__EXERCISE DETAILS__
Below are entries. Copy exactly the lines running from the line that holds "0: (271, 65, 2.00)" to the line that holds "39: (452, 90, 0.79)", with both ends included.

__RECORDS TO USE__

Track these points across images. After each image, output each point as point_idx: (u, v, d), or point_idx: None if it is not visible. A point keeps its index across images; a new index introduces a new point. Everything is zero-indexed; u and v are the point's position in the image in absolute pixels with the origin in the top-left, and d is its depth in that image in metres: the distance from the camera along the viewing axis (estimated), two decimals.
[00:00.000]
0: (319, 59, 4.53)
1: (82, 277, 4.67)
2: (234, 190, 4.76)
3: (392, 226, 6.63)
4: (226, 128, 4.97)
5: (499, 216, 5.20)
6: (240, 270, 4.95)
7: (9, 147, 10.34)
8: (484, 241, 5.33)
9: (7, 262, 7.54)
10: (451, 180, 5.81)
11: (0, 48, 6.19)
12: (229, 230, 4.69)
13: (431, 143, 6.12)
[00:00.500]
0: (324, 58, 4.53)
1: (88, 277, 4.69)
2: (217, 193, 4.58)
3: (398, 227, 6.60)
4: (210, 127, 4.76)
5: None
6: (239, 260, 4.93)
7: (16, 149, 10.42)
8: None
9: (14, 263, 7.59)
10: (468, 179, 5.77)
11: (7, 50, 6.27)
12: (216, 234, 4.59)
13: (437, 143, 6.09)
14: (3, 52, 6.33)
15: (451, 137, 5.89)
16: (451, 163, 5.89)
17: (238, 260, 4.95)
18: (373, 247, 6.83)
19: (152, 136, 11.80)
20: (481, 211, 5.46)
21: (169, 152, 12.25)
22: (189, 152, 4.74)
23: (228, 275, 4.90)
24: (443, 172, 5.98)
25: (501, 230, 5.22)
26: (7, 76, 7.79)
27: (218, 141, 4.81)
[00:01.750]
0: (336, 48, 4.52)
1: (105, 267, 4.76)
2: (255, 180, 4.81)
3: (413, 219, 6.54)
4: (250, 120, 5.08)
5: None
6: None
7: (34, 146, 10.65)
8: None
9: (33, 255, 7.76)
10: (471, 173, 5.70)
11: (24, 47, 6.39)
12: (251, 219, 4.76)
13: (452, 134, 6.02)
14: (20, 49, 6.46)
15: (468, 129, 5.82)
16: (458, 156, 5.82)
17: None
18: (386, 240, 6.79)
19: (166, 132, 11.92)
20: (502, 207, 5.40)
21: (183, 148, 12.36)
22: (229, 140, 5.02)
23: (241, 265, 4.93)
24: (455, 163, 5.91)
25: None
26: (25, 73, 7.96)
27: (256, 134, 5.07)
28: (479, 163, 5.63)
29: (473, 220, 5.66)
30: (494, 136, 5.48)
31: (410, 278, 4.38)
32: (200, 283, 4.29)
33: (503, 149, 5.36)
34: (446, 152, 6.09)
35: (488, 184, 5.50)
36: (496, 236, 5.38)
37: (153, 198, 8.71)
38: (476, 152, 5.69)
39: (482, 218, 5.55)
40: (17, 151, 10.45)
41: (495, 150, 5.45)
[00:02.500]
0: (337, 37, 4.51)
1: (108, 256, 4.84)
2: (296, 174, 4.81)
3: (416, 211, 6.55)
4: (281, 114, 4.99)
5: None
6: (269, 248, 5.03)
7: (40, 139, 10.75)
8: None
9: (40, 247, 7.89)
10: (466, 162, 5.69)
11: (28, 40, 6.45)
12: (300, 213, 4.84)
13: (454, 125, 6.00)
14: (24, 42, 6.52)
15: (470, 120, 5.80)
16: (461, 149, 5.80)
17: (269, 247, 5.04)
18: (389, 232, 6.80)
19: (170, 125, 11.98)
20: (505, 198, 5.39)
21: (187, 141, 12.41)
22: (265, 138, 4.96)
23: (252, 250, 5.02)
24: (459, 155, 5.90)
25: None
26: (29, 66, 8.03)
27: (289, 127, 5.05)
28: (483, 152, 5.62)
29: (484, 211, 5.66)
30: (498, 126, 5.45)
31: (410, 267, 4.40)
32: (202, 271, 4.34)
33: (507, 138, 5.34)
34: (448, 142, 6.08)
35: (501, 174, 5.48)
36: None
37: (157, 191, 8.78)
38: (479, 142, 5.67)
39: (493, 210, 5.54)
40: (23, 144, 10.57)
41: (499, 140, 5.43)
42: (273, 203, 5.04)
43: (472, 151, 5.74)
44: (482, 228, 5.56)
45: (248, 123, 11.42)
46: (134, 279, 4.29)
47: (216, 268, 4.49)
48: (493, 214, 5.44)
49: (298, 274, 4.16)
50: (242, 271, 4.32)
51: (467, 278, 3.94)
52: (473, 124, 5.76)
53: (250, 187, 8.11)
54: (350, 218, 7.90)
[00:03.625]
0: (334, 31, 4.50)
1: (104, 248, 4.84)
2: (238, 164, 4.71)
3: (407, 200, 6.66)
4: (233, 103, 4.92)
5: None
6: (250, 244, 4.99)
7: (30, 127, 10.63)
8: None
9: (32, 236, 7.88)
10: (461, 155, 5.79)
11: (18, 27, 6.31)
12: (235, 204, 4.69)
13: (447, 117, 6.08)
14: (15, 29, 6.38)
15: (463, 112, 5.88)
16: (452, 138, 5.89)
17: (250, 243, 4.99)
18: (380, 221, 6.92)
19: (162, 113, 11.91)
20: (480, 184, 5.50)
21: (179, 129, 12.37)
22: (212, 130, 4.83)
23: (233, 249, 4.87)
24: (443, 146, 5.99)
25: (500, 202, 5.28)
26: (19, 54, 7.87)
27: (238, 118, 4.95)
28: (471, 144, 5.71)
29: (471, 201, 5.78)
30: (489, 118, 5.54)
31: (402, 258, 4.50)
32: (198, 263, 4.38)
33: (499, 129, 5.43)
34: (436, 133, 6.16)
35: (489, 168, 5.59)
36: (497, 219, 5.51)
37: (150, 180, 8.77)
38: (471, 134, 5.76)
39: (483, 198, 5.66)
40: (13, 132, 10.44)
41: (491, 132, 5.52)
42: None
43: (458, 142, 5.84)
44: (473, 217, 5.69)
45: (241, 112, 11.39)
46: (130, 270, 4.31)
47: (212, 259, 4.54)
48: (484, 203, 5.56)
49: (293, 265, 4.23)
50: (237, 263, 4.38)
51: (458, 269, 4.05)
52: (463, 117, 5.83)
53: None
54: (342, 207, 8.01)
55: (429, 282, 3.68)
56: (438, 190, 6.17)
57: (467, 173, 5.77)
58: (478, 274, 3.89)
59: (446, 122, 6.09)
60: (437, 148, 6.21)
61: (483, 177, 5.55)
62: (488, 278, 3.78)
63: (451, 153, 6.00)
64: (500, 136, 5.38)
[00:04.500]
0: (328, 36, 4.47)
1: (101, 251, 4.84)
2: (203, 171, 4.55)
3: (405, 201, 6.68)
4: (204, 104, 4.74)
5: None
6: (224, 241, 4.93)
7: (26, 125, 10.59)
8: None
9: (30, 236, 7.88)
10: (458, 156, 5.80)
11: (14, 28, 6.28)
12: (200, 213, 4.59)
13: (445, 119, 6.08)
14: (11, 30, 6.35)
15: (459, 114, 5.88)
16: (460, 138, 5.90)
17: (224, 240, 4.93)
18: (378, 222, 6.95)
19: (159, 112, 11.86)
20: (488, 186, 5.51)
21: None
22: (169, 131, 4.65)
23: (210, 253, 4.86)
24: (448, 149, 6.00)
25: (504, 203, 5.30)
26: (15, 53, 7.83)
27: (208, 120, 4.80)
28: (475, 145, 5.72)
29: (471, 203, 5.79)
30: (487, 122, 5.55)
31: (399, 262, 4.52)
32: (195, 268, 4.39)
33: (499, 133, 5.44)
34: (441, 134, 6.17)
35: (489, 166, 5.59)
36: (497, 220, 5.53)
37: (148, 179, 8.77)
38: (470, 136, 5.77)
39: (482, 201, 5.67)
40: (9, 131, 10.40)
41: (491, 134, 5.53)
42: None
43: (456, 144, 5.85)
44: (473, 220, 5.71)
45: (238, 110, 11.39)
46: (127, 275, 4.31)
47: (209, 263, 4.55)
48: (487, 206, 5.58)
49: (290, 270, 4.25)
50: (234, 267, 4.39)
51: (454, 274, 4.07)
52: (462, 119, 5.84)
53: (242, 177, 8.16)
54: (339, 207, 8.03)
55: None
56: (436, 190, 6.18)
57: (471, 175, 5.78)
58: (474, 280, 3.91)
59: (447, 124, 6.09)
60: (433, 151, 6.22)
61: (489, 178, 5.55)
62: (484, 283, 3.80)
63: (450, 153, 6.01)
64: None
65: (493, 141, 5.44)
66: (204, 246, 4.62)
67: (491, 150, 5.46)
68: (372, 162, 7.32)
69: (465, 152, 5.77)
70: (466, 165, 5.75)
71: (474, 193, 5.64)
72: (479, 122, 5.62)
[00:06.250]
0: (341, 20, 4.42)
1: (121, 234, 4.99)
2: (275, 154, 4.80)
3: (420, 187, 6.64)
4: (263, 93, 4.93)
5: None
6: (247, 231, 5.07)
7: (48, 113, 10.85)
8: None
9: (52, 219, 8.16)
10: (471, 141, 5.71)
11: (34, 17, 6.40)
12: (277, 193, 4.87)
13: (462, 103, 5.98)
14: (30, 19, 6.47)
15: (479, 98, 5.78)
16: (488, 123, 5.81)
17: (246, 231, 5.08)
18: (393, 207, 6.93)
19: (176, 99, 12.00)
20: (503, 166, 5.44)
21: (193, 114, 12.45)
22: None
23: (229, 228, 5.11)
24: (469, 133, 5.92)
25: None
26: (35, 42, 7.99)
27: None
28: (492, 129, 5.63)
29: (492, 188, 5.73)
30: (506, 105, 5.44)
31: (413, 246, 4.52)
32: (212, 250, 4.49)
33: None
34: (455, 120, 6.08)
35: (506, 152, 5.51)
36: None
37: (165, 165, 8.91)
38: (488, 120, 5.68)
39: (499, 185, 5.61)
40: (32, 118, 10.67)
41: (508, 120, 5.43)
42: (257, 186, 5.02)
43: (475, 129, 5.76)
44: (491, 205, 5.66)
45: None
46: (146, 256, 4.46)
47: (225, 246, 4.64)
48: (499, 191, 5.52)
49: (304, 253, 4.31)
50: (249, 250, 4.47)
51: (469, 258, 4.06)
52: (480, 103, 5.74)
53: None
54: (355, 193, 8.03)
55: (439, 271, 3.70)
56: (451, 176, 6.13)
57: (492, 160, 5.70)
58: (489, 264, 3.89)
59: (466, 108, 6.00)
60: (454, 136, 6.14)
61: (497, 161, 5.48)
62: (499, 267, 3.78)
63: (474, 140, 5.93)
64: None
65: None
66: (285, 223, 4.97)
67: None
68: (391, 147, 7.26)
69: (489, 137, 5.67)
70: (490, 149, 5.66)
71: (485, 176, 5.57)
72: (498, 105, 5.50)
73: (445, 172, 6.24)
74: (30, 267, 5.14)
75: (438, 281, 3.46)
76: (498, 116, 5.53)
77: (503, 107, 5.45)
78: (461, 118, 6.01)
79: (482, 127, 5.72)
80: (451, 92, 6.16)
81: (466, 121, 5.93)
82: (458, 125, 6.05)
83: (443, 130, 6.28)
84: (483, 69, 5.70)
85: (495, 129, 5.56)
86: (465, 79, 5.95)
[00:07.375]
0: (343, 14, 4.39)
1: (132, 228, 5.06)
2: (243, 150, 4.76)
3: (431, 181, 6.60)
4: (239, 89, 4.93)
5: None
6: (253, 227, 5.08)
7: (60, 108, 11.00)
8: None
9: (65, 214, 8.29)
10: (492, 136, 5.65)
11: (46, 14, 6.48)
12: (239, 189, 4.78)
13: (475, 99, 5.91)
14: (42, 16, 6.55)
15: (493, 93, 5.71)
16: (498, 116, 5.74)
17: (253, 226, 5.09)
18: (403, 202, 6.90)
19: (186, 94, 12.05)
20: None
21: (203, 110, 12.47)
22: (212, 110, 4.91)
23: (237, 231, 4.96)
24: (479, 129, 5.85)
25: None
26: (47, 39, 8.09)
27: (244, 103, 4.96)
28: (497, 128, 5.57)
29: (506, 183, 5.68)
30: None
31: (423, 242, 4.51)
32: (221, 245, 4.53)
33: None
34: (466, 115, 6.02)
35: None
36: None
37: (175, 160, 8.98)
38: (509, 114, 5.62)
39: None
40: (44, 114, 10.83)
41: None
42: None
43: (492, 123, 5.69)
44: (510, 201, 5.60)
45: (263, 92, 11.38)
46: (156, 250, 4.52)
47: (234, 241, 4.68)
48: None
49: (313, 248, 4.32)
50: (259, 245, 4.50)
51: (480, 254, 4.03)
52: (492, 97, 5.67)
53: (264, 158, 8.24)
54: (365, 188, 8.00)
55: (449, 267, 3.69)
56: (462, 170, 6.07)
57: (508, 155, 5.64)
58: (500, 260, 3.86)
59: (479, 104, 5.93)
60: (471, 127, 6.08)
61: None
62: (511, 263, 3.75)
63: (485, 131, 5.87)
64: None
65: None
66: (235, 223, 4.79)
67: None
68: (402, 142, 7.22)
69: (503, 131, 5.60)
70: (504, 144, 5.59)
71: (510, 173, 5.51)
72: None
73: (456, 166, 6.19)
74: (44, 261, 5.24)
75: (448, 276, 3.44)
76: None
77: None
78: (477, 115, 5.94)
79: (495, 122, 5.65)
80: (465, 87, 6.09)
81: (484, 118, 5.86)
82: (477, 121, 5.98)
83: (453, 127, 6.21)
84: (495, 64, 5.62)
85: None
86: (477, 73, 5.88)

* * *

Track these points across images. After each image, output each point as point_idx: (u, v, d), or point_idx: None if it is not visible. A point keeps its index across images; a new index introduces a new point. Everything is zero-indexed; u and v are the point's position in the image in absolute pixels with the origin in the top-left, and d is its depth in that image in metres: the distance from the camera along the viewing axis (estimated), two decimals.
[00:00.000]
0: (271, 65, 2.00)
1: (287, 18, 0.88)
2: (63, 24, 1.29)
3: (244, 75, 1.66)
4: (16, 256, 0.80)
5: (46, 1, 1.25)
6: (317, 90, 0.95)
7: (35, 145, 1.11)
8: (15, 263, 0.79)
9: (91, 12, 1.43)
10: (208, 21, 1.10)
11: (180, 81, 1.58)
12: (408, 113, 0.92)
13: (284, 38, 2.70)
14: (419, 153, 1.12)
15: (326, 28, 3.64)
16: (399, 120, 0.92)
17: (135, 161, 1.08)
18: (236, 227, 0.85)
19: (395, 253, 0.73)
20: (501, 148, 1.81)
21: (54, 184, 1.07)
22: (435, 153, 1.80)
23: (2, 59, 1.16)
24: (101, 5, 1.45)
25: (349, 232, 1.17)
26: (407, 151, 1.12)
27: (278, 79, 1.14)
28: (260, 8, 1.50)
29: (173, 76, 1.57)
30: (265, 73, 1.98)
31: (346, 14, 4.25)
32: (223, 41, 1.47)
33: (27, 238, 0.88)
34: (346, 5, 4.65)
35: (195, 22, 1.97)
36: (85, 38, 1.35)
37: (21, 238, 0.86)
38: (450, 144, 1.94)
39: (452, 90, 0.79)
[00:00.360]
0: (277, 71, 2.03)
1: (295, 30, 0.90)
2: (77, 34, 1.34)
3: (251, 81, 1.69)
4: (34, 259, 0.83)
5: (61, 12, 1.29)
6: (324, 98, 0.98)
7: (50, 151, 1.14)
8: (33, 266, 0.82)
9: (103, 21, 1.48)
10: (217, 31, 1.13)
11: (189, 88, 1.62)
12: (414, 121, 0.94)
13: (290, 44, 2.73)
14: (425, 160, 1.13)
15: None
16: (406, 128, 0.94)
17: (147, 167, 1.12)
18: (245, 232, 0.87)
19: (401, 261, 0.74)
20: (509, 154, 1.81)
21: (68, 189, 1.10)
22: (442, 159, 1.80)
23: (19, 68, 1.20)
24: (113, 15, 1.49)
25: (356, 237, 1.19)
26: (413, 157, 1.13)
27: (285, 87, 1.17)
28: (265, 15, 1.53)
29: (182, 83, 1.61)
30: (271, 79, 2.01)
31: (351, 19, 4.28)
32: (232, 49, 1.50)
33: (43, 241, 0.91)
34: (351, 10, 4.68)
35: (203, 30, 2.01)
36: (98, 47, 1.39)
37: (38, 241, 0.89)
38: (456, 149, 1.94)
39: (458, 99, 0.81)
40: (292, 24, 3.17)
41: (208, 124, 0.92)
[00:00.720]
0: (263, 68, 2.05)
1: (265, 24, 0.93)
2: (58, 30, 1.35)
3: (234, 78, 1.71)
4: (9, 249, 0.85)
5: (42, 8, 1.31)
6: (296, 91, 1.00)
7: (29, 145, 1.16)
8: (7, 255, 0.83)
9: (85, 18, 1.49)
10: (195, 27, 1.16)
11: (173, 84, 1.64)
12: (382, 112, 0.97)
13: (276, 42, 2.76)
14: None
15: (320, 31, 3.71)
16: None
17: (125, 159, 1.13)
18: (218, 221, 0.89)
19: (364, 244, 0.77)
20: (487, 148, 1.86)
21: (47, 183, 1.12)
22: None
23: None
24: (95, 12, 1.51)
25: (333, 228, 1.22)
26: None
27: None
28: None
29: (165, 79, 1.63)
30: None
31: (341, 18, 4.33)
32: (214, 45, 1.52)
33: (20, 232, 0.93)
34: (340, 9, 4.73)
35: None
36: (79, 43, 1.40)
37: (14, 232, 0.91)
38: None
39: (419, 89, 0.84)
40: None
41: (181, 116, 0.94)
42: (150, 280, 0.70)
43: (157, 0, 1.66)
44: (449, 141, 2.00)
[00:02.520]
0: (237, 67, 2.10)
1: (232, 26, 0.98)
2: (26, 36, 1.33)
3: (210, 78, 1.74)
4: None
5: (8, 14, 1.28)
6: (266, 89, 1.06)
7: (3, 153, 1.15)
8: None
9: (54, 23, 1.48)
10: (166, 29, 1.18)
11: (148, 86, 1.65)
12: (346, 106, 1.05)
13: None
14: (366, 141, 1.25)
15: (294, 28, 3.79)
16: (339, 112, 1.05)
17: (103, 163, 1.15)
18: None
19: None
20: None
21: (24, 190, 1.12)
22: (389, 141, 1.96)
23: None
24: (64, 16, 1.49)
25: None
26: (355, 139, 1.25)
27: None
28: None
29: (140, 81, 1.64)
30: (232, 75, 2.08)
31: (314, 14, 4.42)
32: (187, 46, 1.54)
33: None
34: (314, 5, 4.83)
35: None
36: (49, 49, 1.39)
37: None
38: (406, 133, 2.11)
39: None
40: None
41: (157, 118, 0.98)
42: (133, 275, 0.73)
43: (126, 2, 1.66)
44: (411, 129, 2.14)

__COMPLETED EXERCISE__
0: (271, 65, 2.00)
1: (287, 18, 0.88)
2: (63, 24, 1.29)
3: (244, 75, 1.66)
4: (16, 256, 0.80)
5: (46, 1, 1.25)
6: (317, 90, 0.95)
7: (35, 145, 1.11)
8: (15, 263, 0.79)
9: (91, 12, 1.43)
10: (208, 21, 1.10)
11: (180, 81, 1.58)
12: (408, 113, 0.92)
13: (284, 38, 2.70)
14: (419, 153, 1.12)
15: (326, 28, 3.64)
16: (399, 120, 0.92)
17: (135, 161, 1.08)
18: (236, 227, 0.85)
19: (395, 253, 0.73)
20: (501, 148, 1.81)
21: (54, 184, 1.07)
22: (435, 153, 1.80)
23: (2, 59, 1.16)
24: (101, 5, 1.45)
25: (349, 232, 1.17)
26: (407, 151, 1.12)
27: (278, 79, 1.14)
28: (260, 8, 1.50)
29: (173, 76, 1.57)
30: (265, 73, 1.98)
31: (346, 14, 4.25)
32: (223, 41, 1.47)
33: (27, 238, 0.88)
34: (346, 5, 4.65)
35: (195, 22, 1.97)
36: (85, 38, 1.35)
37: (21, 238, 0.86)
38: (450, 144, 1.94)
39: (452, 90, 0.79)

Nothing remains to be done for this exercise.